As in any war, the perspective of those on the battlefield often depends on their vantage point. Oncology Net Guide asked researchers and clinicians to mark some of the milestones in technology and biomedical research that have occurred during the war on cancer and discuss how these changes have affected their practices.

Robotic Tools Revolutionize Prostate Care

Ihor Sawczuk, MD, is co-chair of Urologic Oncology at the John Theurer Cancer Center, Hackensack, New Jersey. He measures the manner in which technology has revolutionized care by changes in the way oncologists recognize and treat prostate cancer. Physicians have long known the anatomy of the prostate; the da Vinci Robotic Surgery System, with 10 times magnification and high-definition imaging, offers new and expanded views.

“Those areas that we knew about, now we saw them in a way that was never possible,” Sawczuk said. “And when you looked at it you said, ‘Okay, let me rethink those areas and how I can improve on what I’ve been doing surgically. Improve my techniques. Make them finer.’ Doing so improves the quality of life for the patient, and the outcomes.”

The benefits of robotic technology are numerous, Sawczuk said. There is very little blood loss, so transfusion rates have decreased significantly.  “We probably transfuse one to two percent of patients who undergo radical prostectomy with the robotic technique, compared with a 30 to 40 percent transfusion rate with open procedures.” In addition, pain control is better due to the smaller incisions, and patients’ return to normal work functions is more rapid due to the laparoscopic technique. With quality-of- life issues such as incontinence, the return to normal control of urination appears to be a faster process, according to Sawczuk.

The growth and acceptance of the da Vinci system has been rapid as well. In 2005, the national usage rate was approximately 20 percent. Today, it ranges from 70 to 75 percent. The rate of utilization throughout the John Theurer Cancer Center is about 98 percent, said Sawczuk, who first adopted robotics in 2004.

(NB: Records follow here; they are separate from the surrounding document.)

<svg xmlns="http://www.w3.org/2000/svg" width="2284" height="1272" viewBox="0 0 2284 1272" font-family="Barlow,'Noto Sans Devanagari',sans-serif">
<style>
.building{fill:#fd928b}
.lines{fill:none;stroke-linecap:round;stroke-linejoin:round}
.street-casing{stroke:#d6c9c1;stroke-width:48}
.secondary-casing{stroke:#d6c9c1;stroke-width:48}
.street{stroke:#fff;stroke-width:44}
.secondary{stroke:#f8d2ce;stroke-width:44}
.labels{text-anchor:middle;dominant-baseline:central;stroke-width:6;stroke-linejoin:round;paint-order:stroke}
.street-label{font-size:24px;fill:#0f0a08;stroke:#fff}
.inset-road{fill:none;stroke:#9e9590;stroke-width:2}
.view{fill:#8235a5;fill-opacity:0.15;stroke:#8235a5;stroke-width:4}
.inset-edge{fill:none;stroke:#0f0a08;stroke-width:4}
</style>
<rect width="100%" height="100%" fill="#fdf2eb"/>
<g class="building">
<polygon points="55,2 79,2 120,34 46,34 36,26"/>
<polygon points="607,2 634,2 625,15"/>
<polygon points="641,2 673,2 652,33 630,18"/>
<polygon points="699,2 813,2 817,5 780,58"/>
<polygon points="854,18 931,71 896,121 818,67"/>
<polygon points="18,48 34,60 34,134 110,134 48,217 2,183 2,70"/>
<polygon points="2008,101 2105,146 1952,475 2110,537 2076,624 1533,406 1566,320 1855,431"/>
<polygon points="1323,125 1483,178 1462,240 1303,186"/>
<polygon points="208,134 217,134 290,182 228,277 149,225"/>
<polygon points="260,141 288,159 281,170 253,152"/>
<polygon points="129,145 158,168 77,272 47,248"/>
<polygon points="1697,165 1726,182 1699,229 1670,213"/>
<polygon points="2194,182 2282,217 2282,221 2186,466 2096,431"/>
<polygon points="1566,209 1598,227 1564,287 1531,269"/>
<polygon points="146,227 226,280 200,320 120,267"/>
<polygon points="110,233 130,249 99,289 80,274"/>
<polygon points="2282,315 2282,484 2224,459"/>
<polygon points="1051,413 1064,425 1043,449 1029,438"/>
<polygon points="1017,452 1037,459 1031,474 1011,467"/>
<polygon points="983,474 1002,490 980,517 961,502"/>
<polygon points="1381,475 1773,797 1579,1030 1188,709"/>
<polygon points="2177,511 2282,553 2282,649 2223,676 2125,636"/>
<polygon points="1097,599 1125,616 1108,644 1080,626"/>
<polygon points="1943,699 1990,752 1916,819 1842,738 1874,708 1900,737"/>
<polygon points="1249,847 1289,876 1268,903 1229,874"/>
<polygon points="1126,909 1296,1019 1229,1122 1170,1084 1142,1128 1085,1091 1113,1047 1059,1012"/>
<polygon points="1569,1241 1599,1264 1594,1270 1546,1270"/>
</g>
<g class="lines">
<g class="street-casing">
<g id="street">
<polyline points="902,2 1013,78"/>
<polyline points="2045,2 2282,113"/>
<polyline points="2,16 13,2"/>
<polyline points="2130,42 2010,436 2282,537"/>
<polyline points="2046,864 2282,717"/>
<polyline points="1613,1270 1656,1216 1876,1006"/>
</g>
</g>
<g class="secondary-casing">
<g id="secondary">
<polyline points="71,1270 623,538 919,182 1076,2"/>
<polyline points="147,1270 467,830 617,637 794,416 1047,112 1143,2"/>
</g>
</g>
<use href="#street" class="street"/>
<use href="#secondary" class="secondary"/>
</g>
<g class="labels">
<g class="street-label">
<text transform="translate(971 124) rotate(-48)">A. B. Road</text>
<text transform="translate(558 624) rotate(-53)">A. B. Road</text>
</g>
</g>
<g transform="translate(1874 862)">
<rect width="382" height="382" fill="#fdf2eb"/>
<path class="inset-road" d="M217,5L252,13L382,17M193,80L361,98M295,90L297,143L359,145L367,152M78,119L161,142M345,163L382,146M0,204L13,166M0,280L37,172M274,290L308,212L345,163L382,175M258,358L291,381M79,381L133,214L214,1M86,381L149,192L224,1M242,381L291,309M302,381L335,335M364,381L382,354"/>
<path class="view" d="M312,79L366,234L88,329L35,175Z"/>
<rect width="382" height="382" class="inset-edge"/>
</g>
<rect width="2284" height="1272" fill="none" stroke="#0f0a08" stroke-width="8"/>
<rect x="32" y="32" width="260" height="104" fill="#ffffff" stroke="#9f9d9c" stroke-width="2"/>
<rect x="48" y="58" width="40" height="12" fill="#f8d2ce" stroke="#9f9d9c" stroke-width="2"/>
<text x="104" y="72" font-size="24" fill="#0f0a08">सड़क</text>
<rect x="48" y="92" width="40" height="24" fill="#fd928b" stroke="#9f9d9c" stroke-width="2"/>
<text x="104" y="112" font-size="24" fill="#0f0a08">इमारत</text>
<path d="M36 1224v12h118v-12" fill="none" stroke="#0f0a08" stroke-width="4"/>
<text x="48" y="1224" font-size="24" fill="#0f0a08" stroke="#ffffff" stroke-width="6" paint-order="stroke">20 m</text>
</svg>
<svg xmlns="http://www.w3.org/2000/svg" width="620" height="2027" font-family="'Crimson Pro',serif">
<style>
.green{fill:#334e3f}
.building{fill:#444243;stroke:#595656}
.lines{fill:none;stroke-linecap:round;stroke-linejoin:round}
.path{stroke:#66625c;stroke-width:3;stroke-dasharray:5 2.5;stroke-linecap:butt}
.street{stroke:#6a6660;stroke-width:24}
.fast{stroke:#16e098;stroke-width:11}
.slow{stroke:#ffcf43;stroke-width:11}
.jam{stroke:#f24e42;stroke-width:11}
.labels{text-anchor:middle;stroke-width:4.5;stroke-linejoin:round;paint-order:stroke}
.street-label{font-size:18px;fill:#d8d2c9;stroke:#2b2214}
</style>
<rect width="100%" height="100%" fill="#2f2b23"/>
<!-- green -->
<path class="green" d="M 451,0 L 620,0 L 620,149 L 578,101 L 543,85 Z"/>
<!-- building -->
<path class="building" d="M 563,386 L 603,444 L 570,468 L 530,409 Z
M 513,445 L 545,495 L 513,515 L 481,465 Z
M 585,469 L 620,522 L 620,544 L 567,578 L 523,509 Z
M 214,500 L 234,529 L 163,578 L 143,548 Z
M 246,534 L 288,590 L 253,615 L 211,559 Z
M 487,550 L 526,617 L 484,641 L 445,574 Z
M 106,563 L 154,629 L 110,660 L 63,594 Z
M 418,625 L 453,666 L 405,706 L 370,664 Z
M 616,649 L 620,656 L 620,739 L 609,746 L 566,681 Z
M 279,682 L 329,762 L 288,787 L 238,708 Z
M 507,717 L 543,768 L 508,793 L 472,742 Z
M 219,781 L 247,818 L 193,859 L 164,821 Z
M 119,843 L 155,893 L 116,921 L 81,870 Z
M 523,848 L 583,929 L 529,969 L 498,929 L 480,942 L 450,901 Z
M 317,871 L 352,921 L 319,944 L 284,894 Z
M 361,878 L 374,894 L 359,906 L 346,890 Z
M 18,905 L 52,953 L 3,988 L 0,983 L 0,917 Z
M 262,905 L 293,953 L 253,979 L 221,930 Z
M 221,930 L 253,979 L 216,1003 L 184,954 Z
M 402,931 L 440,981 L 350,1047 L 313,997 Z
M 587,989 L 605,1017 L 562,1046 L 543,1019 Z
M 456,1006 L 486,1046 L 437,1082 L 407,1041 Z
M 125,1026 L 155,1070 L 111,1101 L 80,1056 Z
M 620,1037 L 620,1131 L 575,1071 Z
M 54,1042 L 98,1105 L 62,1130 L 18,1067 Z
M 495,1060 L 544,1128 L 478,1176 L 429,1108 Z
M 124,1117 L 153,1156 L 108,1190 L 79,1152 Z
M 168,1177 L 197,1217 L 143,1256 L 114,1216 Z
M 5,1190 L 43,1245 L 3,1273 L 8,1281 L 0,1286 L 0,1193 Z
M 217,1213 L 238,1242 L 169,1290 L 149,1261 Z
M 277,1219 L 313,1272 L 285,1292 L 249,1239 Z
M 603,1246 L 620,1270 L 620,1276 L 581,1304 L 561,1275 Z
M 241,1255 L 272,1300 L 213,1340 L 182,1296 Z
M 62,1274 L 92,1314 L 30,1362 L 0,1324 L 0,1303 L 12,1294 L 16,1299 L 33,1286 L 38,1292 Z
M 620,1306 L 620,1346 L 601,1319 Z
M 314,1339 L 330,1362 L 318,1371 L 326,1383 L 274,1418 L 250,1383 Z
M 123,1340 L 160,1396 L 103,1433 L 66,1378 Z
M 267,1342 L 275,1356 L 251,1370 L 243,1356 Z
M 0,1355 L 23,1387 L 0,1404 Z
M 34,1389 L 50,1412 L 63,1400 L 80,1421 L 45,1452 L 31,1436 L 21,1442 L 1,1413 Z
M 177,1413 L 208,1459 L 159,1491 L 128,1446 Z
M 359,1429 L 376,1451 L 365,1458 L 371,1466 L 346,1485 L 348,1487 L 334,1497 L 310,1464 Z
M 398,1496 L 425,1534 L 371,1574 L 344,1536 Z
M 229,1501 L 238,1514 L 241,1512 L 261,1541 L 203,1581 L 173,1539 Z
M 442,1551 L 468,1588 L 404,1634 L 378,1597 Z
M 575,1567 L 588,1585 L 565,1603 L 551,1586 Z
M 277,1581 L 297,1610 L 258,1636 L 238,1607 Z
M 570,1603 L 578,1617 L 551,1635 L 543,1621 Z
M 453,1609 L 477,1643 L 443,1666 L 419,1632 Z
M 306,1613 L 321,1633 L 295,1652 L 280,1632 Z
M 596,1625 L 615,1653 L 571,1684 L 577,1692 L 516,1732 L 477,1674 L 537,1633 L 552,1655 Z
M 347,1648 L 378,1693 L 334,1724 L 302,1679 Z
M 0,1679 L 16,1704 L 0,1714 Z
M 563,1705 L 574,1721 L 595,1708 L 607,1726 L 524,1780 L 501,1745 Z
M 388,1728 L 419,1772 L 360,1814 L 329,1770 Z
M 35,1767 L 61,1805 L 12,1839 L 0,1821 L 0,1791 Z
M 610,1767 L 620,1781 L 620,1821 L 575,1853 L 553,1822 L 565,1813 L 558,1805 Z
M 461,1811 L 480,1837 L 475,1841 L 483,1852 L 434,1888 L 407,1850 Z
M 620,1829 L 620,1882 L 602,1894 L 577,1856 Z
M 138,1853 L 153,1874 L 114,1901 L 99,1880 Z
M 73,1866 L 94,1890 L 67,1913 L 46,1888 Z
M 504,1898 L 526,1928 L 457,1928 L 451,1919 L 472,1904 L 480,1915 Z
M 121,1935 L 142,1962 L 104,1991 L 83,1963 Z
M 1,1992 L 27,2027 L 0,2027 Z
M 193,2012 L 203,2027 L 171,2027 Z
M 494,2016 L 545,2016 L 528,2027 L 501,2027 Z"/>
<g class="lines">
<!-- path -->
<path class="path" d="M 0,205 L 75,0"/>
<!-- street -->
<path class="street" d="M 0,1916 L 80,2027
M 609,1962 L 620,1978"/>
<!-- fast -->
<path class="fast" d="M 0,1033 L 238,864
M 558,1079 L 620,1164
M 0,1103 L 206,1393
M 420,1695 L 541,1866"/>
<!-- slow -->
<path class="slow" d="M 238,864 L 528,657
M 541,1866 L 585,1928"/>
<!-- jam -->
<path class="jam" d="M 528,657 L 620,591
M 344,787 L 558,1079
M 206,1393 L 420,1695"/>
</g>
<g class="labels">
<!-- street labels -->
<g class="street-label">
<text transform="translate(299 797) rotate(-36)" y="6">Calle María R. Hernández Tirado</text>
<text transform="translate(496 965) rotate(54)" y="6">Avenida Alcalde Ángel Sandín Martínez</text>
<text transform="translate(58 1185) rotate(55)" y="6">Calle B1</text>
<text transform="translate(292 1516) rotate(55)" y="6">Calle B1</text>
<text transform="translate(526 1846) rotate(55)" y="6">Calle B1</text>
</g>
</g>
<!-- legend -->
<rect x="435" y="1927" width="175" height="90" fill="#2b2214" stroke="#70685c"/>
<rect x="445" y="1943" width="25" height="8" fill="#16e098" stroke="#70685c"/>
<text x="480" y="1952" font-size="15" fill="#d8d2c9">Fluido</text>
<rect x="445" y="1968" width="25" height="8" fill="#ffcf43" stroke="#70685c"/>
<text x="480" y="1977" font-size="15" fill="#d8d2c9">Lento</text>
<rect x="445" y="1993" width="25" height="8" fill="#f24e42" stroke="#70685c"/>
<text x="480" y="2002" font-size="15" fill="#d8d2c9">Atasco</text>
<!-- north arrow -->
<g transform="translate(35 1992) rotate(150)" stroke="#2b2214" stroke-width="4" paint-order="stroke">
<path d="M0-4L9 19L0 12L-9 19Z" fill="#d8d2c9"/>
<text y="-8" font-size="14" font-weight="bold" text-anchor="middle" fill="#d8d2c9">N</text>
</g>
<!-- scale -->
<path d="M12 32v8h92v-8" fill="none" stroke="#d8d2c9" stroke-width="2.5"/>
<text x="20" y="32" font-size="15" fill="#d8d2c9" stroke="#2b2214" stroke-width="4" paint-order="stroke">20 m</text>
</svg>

“I found that the equipment allowed me to utilize my normal hand functions; I just had to learn a new piece of technology,” he said. “And that was the beauty of the da Vinci robot. It allowed six-degree freedoms of hand rotations. It didn’t limit you to straight laparoscopy, which is like operating with chopsticks. There was natural progression to enter that machine.”

What’s next? Sawczuk said he envisions operating rooms using virtual technology, where doctors may not have to actually sit at a machine. Instead, the machine will be all around them. “Like in the movies,” he said. “You’ll be standing there, moving your head, moving your hands, and things will respond to you. I can certainly see that in my lifetime.”